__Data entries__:
┏━━

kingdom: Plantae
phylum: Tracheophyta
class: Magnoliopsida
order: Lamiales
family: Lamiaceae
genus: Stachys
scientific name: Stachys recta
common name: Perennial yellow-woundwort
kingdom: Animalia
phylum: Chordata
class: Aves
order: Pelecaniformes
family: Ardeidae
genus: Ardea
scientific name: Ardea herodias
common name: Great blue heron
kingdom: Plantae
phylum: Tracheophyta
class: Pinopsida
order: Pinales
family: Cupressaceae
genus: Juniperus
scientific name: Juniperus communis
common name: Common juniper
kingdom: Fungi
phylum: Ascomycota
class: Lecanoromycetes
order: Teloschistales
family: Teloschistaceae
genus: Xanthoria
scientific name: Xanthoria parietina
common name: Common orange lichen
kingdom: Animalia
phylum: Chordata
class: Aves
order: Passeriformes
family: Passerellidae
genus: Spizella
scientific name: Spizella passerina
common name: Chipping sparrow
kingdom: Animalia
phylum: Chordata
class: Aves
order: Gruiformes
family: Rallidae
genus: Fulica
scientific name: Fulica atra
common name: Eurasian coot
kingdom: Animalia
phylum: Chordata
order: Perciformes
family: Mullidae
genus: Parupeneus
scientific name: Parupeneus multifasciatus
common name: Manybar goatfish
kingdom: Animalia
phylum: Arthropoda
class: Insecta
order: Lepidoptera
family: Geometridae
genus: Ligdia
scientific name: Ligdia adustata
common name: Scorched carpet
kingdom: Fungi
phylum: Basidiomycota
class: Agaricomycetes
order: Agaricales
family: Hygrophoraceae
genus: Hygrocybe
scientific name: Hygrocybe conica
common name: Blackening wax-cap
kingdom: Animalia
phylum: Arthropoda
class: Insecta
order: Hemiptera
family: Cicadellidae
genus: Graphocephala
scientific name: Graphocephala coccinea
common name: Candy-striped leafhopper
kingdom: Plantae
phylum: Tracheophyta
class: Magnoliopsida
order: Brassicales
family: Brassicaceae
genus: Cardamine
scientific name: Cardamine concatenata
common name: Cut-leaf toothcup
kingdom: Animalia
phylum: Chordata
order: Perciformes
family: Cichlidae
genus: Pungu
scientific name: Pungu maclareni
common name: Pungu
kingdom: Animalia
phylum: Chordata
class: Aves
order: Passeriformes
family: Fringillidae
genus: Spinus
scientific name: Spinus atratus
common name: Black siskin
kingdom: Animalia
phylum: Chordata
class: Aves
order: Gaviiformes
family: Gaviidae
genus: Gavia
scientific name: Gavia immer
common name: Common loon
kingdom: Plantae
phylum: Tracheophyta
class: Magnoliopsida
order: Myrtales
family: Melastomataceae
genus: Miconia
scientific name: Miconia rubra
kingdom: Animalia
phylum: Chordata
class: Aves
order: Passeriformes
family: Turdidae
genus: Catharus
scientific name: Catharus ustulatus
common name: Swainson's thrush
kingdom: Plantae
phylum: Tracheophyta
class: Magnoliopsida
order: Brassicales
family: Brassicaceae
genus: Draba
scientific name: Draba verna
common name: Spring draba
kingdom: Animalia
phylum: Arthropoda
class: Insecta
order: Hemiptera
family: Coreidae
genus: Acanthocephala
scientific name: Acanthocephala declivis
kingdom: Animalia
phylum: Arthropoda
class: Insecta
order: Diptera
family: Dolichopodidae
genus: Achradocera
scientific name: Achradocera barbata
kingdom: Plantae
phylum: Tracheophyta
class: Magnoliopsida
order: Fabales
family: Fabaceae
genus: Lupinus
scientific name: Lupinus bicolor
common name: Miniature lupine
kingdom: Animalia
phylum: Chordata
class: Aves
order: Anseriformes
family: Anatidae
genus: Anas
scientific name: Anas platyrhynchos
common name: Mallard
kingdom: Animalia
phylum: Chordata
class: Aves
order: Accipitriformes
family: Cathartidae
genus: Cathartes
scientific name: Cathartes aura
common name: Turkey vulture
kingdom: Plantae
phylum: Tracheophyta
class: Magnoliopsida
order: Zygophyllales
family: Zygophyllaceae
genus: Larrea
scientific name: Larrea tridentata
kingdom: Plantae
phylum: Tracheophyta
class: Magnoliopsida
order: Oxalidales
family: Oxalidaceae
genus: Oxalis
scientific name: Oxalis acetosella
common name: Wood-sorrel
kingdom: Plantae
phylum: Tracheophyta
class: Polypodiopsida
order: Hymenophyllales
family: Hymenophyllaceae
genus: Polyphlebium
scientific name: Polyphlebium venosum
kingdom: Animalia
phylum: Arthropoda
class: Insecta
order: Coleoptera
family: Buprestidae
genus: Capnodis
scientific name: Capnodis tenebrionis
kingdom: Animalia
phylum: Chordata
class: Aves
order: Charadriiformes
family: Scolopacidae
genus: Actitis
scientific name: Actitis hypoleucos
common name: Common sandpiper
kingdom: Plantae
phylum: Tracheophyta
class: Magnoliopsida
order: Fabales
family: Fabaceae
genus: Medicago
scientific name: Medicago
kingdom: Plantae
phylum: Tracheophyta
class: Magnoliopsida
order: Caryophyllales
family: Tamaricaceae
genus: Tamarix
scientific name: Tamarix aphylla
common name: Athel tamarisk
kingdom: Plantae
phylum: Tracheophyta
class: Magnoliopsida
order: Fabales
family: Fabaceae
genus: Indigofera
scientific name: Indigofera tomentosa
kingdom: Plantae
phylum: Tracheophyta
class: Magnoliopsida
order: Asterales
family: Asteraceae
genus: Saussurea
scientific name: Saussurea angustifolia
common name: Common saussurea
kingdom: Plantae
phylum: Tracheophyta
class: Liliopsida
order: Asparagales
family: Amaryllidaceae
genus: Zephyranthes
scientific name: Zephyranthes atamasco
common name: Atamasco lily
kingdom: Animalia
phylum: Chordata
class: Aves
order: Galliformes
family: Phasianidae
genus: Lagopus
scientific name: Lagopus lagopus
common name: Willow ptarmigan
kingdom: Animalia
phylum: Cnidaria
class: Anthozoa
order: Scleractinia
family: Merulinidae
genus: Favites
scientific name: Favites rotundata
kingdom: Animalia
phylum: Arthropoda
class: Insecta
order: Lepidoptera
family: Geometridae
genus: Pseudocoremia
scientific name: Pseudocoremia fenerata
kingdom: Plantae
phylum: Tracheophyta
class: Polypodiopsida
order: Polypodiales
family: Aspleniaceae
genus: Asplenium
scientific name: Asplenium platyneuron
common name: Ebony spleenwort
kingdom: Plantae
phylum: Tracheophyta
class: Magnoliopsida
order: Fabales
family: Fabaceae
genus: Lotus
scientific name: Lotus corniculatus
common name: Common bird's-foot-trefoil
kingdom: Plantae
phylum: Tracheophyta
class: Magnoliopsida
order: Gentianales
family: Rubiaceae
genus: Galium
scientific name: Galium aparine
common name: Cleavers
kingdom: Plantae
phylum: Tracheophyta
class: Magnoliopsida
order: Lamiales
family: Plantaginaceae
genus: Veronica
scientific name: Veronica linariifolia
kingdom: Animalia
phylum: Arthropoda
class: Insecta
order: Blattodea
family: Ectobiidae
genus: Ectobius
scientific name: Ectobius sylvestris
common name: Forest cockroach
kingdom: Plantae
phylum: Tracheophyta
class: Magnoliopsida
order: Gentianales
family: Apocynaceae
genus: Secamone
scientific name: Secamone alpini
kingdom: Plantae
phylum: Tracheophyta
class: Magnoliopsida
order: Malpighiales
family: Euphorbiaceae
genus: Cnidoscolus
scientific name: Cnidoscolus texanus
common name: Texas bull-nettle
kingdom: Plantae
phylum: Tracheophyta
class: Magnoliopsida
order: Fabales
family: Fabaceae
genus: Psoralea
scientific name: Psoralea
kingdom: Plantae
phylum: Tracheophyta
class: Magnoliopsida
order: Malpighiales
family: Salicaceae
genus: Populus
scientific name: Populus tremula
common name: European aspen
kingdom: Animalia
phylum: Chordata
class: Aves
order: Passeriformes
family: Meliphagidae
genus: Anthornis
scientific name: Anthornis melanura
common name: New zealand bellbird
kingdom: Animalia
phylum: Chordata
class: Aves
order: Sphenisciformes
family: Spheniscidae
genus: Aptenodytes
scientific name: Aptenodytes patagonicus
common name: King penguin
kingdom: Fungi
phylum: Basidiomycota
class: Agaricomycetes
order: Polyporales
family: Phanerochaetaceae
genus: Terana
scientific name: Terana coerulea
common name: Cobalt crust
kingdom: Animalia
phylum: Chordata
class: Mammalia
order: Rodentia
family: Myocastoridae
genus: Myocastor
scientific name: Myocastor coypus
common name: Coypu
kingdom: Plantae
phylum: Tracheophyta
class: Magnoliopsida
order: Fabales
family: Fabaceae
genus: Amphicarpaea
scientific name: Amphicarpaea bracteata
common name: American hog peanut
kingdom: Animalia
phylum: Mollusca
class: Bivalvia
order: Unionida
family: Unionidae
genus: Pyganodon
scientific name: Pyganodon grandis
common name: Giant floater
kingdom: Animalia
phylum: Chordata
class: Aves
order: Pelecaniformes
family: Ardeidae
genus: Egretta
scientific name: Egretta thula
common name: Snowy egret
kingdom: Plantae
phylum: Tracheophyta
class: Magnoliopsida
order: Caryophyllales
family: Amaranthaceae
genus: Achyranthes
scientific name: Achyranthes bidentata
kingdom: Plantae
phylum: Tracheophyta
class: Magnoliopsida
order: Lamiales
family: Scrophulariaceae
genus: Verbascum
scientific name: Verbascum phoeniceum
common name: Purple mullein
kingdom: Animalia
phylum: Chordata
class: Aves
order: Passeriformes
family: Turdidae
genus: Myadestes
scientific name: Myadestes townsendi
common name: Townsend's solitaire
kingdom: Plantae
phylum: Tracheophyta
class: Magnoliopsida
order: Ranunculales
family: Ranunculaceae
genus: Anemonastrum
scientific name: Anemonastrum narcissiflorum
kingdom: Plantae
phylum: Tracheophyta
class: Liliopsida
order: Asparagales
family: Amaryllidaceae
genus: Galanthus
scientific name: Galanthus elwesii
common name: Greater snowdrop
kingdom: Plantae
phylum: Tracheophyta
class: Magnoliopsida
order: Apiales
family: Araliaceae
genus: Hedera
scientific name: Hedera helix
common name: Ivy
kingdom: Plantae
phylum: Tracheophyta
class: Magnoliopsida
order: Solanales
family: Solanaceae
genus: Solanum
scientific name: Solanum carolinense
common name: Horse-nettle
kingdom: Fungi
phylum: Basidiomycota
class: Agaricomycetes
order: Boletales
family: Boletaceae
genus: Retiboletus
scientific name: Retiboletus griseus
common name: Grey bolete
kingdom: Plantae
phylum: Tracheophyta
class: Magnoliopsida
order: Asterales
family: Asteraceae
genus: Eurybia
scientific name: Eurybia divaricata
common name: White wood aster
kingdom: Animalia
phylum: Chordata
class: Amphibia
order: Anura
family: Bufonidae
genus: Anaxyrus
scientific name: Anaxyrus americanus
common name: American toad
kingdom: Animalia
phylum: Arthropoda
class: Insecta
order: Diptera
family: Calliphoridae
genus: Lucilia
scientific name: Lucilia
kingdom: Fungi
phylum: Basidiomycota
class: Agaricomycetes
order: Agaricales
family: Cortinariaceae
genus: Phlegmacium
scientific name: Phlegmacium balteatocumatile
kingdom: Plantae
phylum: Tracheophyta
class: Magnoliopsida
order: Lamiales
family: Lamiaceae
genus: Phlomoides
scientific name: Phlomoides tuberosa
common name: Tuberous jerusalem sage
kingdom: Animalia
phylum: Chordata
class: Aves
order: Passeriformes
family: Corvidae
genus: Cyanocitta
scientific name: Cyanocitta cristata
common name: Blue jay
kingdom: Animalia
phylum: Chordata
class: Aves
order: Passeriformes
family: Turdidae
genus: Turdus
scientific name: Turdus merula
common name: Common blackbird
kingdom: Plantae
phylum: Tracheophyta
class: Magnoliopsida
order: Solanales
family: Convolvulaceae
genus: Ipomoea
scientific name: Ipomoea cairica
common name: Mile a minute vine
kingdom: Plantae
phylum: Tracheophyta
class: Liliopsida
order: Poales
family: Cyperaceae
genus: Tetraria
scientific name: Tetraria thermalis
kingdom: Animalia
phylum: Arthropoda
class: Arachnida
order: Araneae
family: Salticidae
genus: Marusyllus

┗━━

__TASK TO COMPLETE__: Transcribe the lines of the records from the line containing "genus: Draba" up to and including the line containing "scientific name: Anas platyrhynchos".

__SOLUTION__:
genus: Draba
scientific name: Draba verna
common name: Spring draba
kingdom: Animalia
phylum: Arthropoda
class: Insecta
order: Hemiptera
family: Coreidae
genus: Acanthocephala
scientific name: Acanthocephala declivis
kingdom: Animalia
phylum: Arthropoda
class: Insecta
order: Diptera
family: Dolichopodidae
genus: Achradocera
scientific name: Achradocera barbata
kingdom: Plantae
phylum: Tracheophyta
class: Magnoliopsida
order: Fabales
family: Fabaceae
genus: Lupinus
scientific name: Lupinus bicolor
common name: Miniature lupine
kingdom: Animalia
phylum: Chordata
class: Aves
order: Anseriformes
family: Anatidae
genus: Anas
scientific name: Anas platyrhynchos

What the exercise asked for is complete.